The RVO agent quad mesh was replaced with a complex LOD mesh.
This picture is the stats from 3 runs:

  • base scene non DOTS
  • non DOTS with custom mesh (3 meshes: body, spinning blade right and spinning blade left. total: LOD0: ~ 5000 triangles
  • DOTS

Obviously, the non-DOTS with custom lod mesh example could be improved by combining all of the LODs into either a skinned mesh or some type of custom batching, but the ECS with physics is promising. Also, HDRP has a lot of overhead, but that’s what I’m using so I used it for the test. Keep in mind all of this is with the entity viewer and profiler running at the same time.

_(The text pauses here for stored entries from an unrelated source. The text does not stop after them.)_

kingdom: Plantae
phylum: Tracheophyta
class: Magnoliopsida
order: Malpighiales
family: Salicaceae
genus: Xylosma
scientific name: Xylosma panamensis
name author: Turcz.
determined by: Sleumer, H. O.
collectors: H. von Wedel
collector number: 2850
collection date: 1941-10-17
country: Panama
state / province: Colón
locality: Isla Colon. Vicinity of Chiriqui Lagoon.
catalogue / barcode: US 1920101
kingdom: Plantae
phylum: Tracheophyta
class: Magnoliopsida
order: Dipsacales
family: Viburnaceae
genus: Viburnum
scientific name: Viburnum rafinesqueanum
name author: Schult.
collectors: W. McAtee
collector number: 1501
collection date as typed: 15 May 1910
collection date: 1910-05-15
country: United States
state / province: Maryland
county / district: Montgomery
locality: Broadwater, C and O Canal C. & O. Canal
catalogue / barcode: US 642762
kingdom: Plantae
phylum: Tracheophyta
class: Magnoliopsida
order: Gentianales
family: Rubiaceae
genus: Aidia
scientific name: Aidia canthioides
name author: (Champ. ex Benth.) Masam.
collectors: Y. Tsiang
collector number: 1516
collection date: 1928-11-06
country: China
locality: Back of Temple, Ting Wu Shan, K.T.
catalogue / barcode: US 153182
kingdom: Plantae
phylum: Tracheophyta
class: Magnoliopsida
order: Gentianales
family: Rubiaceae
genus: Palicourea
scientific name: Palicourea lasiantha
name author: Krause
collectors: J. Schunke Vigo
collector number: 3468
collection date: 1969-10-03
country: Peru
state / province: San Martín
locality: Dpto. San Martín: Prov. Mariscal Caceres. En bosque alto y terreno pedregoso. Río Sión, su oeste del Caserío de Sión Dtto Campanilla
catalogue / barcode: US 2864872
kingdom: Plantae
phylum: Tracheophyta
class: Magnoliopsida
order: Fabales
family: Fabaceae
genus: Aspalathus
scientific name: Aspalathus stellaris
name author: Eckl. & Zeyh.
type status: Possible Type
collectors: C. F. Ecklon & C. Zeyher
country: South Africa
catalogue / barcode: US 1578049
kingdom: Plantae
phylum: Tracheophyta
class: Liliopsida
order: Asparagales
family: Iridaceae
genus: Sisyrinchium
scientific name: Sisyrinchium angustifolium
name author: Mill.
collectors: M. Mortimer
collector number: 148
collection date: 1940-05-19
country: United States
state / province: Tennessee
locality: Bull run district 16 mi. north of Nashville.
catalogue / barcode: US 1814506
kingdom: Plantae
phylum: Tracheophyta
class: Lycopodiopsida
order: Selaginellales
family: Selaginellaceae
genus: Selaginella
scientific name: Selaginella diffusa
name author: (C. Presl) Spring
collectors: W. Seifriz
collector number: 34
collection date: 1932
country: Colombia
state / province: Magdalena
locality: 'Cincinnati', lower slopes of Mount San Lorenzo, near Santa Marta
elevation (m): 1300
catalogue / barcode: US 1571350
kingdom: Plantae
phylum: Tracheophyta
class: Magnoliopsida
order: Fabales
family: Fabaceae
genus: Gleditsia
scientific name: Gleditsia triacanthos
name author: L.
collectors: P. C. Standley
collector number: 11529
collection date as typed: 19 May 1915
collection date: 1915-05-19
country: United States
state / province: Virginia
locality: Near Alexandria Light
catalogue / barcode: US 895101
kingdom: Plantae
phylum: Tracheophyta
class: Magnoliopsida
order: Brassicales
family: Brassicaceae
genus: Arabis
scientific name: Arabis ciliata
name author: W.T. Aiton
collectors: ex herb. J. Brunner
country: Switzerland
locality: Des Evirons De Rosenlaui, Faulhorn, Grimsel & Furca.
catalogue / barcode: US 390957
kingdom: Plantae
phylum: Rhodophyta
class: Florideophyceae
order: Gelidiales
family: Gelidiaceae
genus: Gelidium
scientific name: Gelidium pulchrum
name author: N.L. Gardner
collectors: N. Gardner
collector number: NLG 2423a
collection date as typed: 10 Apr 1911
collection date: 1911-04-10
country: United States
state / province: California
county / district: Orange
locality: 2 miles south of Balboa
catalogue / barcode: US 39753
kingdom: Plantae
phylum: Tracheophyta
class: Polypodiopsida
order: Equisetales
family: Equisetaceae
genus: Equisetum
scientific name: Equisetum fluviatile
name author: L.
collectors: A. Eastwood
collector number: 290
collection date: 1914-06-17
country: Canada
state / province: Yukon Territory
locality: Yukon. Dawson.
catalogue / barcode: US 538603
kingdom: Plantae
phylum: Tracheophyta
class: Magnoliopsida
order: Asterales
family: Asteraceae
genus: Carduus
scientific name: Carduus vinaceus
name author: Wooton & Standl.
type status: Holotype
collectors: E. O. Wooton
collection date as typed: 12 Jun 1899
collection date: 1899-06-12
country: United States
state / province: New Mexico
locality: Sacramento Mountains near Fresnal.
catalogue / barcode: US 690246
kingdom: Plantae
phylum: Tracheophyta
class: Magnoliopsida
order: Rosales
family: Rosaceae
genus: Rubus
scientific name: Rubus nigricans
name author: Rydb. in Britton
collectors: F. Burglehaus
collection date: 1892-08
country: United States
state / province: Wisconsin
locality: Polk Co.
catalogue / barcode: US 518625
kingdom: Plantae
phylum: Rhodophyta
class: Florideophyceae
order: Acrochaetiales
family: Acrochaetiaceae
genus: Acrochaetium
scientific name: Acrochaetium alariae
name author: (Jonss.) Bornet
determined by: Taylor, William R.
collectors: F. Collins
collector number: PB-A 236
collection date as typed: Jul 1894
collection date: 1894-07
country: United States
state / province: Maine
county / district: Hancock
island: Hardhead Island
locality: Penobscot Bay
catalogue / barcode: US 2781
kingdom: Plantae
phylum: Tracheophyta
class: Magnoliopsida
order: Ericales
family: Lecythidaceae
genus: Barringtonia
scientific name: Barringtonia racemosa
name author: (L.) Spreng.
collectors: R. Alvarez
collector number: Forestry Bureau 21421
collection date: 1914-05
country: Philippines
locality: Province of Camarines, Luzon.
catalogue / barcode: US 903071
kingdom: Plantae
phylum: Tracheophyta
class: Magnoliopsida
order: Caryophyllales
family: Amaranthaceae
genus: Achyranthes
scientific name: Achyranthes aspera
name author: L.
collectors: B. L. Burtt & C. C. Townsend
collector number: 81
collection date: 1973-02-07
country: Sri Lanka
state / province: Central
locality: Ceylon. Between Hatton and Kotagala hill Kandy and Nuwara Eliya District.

  • Threadripper 3970x (32 core/64 thread)
  • Geforce rtx 2080 ti
  • 64 GB DDR4

Base: 122.4 fps
Non-DOTS w LOD mesh: 98.6 fps
DOTS: 98.7 fps

The time saved from the entity batching on the renderers is offset by roughly the same amount of the added overhead from the physics engine running. And I still need to investigate the physics workflow because it seems high to me at the moment.

There wasn’t much modification to the code:
RVOExampleAgent: at the start of Update I set the rvoagent transform to the entity translation and capture the starting translation before the calculations. At the end of the update, I assign the change in position to an entity component. In an ECS system, I add this offset to the translation of the entity.

I will continue to update as I test bullet collisions and other things.

So I’ve rewritten a lot of the rvo controller and created agent movement scripts using DOTS/ECS and am finally getting to the point where I see really good results. At 10,000 units with pathfinding/local avoidance, I am running at above 60fps and that is with all units touching each other.

This is with all rvo agents as entities, not just inside the rvo simulator. The positional data is getting assigned as a parallel scheduled job in an ECS system.

Not sure how to post a video on here, but I put it up on twitter, check it out:

This is really promising, as even at 10,000 there is very little time spent in calculation for the pathfinding system, and even the movement system of the agents. I will continue to update as I progress (there is still a lot of room for optimization)


Whoa! That’s awesome! Nice job!

I almost do that for my game too, 10K with AIPath movement is so smooth.
I have test 30K too but Astar logic doesn’t match performance of ECS so it’s laggy.

I need to add RVO as @HeroSyndromeTheGame but his work confirms me this the good way for my project ( thank :slight_smile: )

@aron_granberg Waiting A* pathdinfing 5 based on ECS even if I have to repay the package!


That’s cool man! So you rewrote the RVO controller to use ECS instead of needing to be attached to game objects and you’re not using hybrid entities anymore? If so… any chance you could share it?